Shennette Garrett-Scott on "Dreaming of Colored People: Black Women and the St. Luke Finance Corporation in the 1920s"

MoAF/Fordham Webinar Series

Shennette Garrett-Scott on \

Wednesday, October 14, 2020 | 12:00 PM to 1:00 PM

Watch event video here.

Award-winning author and professor Shennette Garrett-Scott discusses her book, Banking on Freedom: Black Women in US Finance Before the New Deal. African American women in 1920s-era Harlem participated in real estate and other investment schemes for complex reasons. They often hoped to combine individual gain and collective uplift in their financial pursuits. The St.
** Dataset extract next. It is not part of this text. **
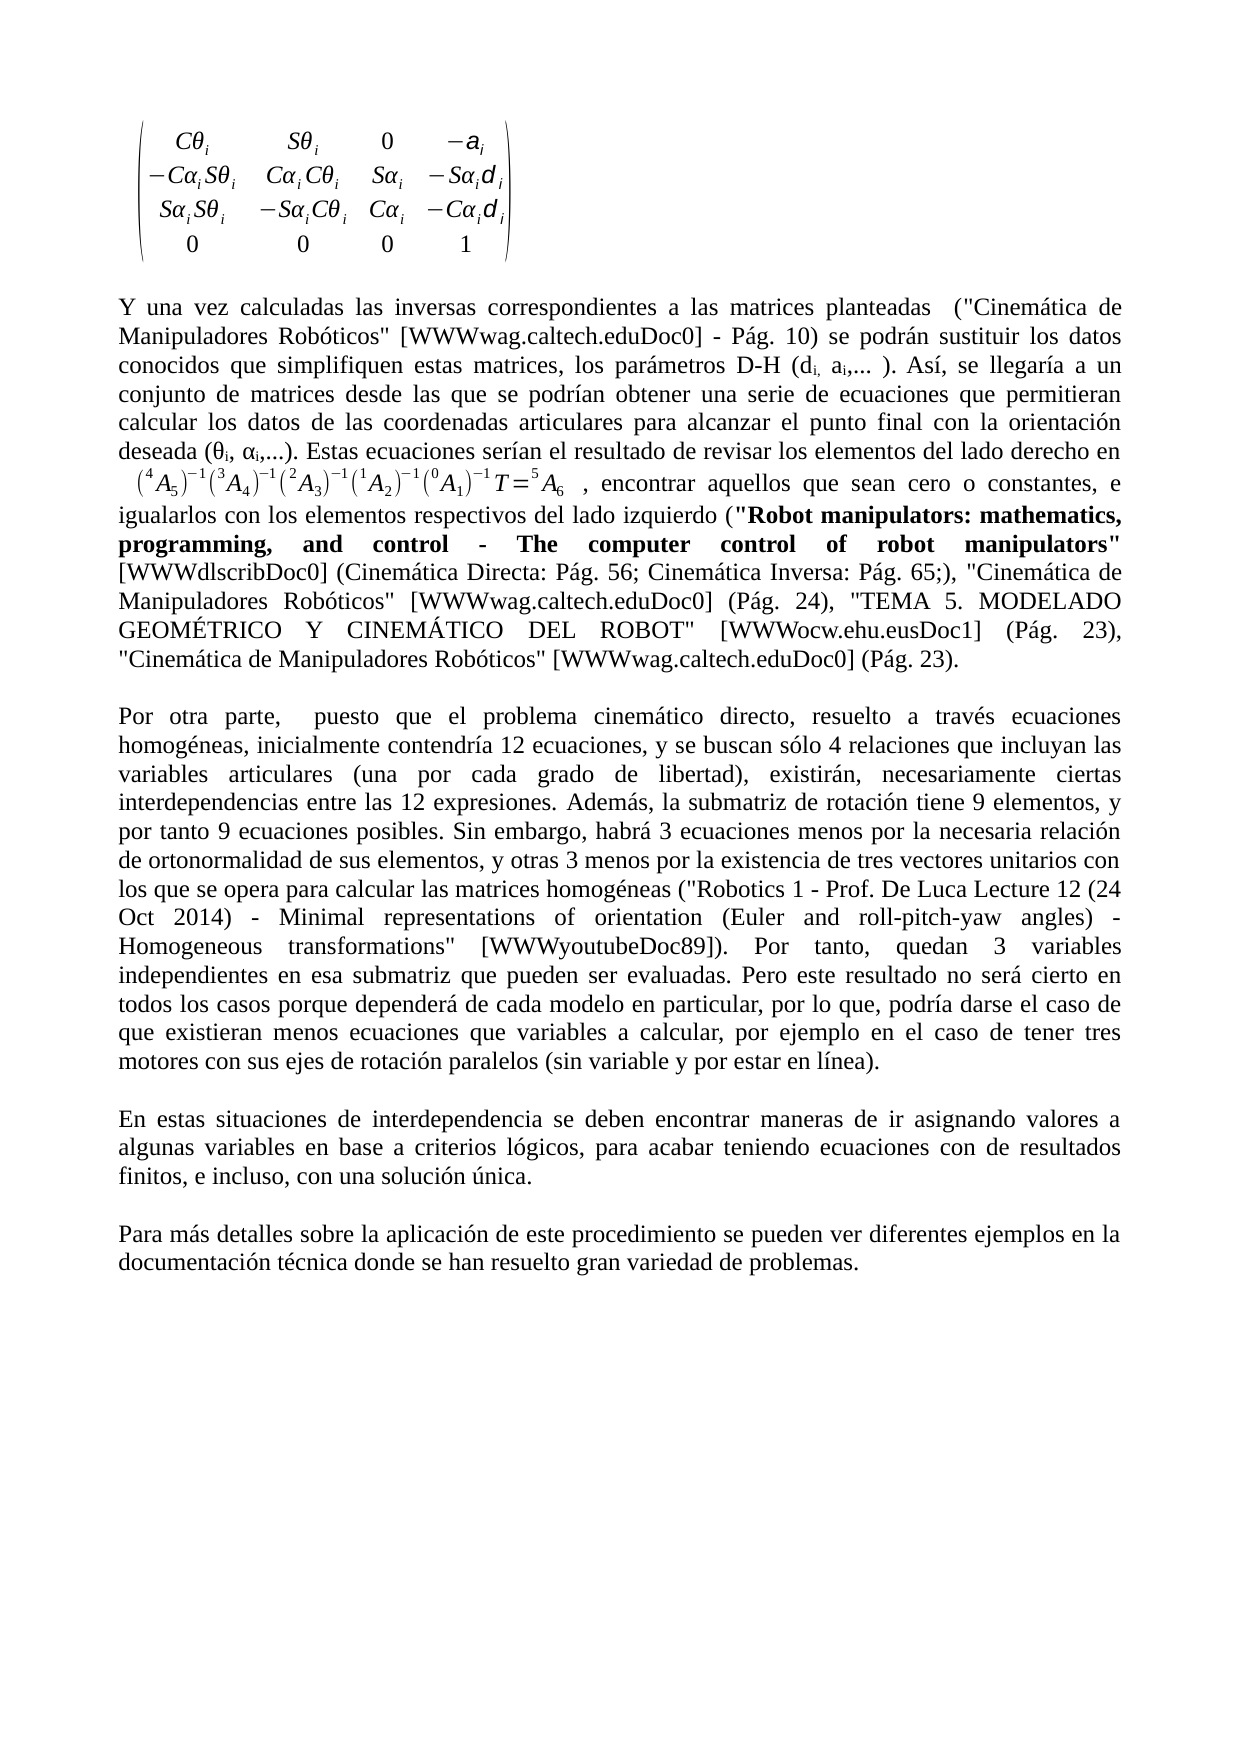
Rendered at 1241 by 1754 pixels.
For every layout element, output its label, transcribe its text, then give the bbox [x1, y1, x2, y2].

Luke Finance Corporation was one such scheme that showed great promise but struggled against structural and institutional inequities as well as criticism from some sectors of the Black community.

About the Speaker
Shennette Garrett-Scott is committed to recovering and telling little-known stories about African American enterprise. A native Texan, she is an award-winning author and professor whose research focuses on race, gender and capitalism. She is associate professor of history and African American studies at the University of Mississippi. Her first book Banking on Freedom, published in 2019 by Columbia University Press, was shortlisted for the 2020 Hagley Prize for the best book in business history, and it won two awards for the best book in Black women's history from the Association of Black Women Historians and the Organization of American Historians. She has written pieces about Black business, entrepreneurs, and other topics for academic journals, popular magazines, and online blogs. She is featured in the PBS documentary Boss: The Black Experience in Business and a documentary series about women’s suffrage for Mississippi Public Broadcasting. Her public history work includes helping develop the Ida B. Wells Commemorative Tour, a racial reconciliation heritage tour in Holly Springs, Mississippi, Wells’s birthplace and home until the early 1880s. Her article, "'A Commercial Emancipation' for the Negro," appeared in the Summer 2019 issue of Financial History magazine.